* Fragmento
============

En nuestras sociedades actuales nos sobran ejemplos de situaciones cotidianas dolorosas. Recientemente compré un boleto de avión en Air France. En su página web la compañía ofreció a su clientela en México cuatro formas de pago todas explícitamente sin costo adicional. Entre éstas escogí la transferencia bancaria. Días después de haber efectuado el pago descubrí inadvertidamente que mi reserva había sido cancelada. Tras horas de paciente espera en la atención telefónica a clientes supe que el banco en Holanda, que había recibido la transferencia, había sustraído de mi depósito cuarenta dólares por concepto de comisión. A pesar de mi protesta fundamentada, la compañía no reconoció su error de no haber advertido a su clientela de tal cobro y se rehusó a entregarme los boletos. Tuve que realizar un segundo depósito. Dado que los operadores de Air France desconocían el monto exacto de la comisión del banco holandés, opté por transferir ahora ochenta dólares con tal de que llegaran los cuarenta faltantes. Durante mis llamadas al centro de atención a clientes de la aerolínea me topé con todo tipo de reacciones de parte de los operadores: algunos eran amables y empáticos aun y cuando no podían hacer más que canalizarme a un superior; otros irónicos, burlones o cínicos. Durante semana y media pasé por todo tipo de estados emocionales: en ciertos momentos sentí un enorme coraje y una gran rabia; en otros recuperé la esperanza de ser capaz de poder resolver la situación que pronto se vio desplazada por la angustia y la desesperación. En ciertos instantes experimenté incluso vergüenza y empecé a auto-culparme. Estas emociones no se explican sin referencia a la estructura organizativa con la que me enfrenté. Nunca pude hablar con un funcionario de Air France sino sólo con los operadores de un call center que trabaja para dicha aerolínea bajo la consigna de que la compañía siempre tiene la razón incluso cuando no la tenga. Al no pertenecer a Air France los operadores no cuentan con autoridad alguna para tomar decisiones. Tuve que reconocer que el problema no se resolvería si insistía en mis derechos. Me sentí como un insecto dando patadas en el aire.

============

[Datos recopilados]

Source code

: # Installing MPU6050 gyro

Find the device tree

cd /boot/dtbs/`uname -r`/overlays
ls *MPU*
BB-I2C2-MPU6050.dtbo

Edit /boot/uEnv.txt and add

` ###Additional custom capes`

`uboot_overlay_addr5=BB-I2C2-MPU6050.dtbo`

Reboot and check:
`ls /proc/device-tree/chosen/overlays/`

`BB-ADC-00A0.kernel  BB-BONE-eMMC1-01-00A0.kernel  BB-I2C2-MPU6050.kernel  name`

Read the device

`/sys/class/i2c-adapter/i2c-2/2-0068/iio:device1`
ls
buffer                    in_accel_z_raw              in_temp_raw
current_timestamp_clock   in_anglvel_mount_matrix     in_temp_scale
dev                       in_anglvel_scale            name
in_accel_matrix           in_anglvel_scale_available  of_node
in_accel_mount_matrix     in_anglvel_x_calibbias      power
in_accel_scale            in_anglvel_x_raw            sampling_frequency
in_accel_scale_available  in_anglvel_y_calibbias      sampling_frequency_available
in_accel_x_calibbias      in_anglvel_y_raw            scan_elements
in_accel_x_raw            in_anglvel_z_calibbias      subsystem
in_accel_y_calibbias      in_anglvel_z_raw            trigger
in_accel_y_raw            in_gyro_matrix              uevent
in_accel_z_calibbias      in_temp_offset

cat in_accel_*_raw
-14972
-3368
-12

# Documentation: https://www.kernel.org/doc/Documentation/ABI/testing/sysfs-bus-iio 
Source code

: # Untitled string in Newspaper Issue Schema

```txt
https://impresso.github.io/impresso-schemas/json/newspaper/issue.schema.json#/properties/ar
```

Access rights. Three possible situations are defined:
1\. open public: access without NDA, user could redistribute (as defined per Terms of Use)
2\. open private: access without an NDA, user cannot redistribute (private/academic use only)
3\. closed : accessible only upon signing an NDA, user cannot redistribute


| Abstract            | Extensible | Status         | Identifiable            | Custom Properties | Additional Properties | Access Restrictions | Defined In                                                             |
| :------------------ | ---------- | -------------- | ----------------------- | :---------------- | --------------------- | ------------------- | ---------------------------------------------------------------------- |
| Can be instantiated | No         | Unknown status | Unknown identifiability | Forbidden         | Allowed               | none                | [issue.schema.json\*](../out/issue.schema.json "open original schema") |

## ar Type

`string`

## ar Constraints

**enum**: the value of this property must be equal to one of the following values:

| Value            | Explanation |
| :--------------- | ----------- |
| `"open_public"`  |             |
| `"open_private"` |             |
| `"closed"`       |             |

============

* Objetivo del ejercicio
Reproduce íntegro el fragmento sobre la compra de un boleto de avión en Air France.

* Respuesta del ejercicio
En nuestras sociedades actuales nos sobran ejemplos de situaciones cotidianas dolorosas. Recientemente compré un boleto de avión en Air France. En su página web la compañía ofreció a su clientela en México cuatro formas de pago todas explícitamente sin costo adicional. Entre éstas escogí la transferencia bancaria. Días después de haber efectuado el pago descubrí inadvertidamente que mi reserva había sido cancelada. Tras horas de paciente espera en la atención telefónica a clientes supe que el banco en Holanda, que había recibido la transferencia, había sustraído de mi depósito cuarenta dólares por concepto de comisión. A pesar de mi protesta fundamentada, la compañía no reconoció su error de no haber advertido a su clientela de tal cobro y se rehusó a entregarme los boletos. Tuve que realizar un segundo depósito. Dado que los operadores de Air France desconocían el monto exacto de la comisión del banco holandés, opté por transferir ahora ochenta dólares con tal de que llegaran los cuarenta faltantes. Durante mis llamadas al centro de atención a clientes de la aerolínea me topé con todo tipo de reacciones de parte de los operadores: algunos eran amables y empáticos aun y cuando no podían hacer más que canalizarme a un superior; otros irónicos, burlones o cínicos. Durante semana y media pasé por todo tipo de estados emocionales: en ciertos momentos sentí un enorme coraje y una gran rabia; en otros recuperé la esperanza de ser capaz de poder resolver la situación que pronto se vio desplazada por la angustia y la desesperación. En ciertos instantes experimenté incluso vergüenza y empecé a auto-culparme. Estas emociones no se explican sin referencia a la estructura organizativa con la que me enfrenté. Nunca pude hablar con un funcionario de Air France sino sólo con los operadores de un call center que trabaja para dicha aerolínea bajo la consigna de que la compañía siempre tiene la razón incluso cuando no la tenga. Al no pertenecer a Air France los operadores no cuentan con autoridad alguna para tomar decisiones. Tuve que reconocer que el problema no se resolvería si insistía en mis derechos. Me sentí como un insecto dando patadas en el aire.